(GOAL OF THE EXERCISE): In the entries below, find the line with "none; stroke-linecap: round;" and the line with "#776a62; fill-rule: evenodd". Return those two lines and all lines between them, exactly.

(STUDY MATERIAL):
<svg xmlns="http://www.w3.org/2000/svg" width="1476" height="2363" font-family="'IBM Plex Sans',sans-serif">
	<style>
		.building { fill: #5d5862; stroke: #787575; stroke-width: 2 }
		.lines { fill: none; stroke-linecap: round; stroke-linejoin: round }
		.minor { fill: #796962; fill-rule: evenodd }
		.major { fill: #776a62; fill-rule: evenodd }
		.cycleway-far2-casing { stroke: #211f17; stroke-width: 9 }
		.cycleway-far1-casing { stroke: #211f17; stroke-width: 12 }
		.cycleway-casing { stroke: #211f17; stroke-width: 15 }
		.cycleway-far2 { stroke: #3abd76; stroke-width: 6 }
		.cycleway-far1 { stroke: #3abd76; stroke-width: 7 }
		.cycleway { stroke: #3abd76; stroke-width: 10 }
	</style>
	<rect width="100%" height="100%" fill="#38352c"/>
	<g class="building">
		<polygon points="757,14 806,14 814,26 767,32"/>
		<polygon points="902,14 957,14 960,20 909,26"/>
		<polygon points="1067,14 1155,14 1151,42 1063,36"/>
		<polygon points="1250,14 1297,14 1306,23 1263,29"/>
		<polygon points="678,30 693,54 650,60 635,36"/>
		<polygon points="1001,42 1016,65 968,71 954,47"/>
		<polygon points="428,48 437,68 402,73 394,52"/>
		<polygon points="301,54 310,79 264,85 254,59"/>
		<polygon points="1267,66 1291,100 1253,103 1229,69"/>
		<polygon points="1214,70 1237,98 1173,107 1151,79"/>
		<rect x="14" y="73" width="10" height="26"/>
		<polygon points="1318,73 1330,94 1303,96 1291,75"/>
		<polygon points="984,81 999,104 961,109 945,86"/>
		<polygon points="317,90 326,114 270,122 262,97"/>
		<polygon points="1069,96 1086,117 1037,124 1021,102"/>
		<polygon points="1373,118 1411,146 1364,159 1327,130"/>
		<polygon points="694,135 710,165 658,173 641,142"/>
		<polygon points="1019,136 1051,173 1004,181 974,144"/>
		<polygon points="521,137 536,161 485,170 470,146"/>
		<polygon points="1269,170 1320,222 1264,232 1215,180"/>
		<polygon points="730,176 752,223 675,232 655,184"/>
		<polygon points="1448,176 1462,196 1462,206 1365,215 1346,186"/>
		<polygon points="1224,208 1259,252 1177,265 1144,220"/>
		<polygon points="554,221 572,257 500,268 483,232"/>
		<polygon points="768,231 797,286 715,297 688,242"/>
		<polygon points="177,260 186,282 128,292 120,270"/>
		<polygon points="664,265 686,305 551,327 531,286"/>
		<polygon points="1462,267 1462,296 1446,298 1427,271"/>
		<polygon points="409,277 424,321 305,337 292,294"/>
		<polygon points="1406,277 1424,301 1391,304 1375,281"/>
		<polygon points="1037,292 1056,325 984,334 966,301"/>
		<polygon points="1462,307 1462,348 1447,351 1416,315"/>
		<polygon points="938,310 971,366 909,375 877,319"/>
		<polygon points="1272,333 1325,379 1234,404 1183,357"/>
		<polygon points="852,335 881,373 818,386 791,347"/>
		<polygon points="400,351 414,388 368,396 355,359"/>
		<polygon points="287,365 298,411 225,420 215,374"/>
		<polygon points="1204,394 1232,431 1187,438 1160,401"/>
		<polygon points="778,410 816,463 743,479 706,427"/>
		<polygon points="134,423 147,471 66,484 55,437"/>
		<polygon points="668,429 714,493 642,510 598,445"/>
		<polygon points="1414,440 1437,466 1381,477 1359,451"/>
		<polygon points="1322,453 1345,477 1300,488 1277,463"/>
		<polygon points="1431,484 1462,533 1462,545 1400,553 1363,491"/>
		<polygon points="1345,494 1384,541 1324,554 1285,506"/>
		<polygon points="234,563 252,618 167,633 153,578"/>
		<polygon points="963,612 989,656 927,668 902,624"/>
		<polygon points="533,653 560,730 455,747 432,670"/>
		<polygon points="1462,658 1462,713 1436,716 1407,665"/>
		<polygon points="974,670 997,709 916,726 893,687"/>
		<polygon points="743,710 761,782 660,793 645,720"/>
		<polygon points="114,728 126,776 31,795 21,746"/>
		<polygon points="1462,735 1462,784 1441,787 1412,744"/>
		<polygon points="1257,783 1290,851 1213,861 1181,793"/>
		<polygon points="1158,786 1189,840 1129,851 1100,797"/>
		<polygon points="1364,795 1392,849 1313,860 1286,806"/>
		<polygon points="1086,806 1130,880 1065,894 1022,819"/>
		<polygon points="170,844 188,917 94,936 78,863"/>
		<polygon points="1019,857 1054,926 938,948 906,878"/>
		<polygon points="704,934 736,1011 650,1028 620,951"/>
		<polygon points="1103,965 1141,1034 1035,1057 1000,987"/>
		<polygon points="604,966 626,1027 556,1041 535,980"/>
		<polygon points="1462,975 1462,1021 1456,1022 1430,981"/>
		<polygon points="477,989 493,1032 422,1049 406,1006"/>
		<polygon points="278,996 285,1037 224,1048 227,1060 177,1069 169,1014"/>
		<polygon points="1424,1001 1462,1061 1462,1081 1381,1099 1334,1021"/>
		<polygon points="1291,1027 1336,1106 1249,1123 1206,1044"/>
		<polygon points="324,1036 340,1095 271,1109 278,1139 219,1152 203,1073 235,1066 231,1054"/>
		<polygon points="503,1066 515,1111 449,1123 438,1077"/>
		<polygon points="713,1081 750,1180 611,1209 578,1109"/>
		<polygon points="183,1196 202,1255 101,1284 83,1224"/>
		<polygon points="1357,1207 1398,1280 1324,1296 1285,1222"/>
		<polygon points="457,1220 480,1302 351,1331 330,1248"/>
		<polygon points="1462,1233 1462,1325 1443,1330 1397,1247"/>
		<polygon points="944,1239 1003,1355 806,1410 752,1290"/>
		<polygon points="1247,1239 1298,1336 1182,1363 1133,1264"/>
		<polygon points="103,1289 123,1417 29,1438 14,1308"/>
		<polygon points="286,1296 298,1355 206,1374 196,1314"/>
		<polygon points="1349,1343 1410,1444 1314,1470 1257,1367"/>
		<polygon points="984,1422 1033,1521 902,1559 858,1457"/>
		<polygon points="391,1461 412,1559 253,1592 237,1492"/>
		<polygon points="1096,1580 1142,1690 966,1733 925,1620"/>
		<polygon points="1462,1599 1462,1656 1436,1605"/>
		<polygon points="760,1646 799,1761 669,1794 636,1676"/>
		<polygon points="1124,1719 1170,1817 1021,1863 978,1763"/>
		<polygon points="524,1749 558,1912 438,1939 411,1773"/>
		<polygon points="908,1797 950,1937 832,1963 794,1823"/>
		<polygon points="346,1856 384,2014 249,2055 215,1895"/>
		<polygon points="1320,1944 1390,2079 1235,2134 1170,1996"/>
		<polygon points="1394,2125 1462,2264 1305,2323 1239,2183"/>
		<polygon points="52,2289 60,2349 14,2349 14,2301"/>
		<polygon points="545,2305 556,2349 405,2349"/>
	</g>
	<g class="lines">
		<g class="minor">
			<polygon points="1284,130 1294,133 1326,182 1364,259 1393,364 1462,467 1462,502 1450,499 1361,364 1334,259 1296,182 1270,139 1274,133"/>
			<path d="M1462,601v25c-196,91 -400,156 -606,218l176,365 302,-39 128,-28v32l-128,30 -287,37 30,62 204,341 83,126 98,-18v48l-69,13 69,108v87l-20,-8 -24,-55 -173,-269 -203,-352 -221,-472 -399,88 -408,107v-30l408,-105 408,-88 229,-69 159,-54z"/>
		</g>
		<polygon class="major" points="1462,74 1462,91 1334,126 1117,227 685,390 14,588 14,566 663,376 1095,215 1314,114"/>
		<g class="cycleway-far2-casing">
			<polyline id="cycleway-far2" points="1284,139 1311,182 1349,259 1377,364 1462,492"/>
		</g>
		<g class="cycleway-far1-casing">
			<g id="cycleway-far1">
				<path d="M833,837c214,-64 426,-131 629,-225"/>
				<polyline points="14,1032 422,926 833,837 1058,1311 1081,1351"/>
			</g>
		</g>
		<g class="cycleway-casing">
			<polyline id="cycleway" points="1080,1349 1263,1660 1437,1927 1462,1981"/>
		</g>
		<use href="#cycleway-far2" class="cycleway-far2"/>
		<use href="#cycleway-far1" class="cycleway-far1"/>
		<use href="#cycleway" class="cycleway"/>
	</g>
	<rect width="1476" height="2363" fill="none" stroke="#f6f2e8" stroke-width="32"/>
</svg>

(EXPECTED OUTPUT):
		.lines { fill: none; stroke-linecap: round; stroke-linejoin: round }
		.minor { fill: #796962; fill-rule: evenodd }
		.major { fill: #776a62; fill-rule: evenodd }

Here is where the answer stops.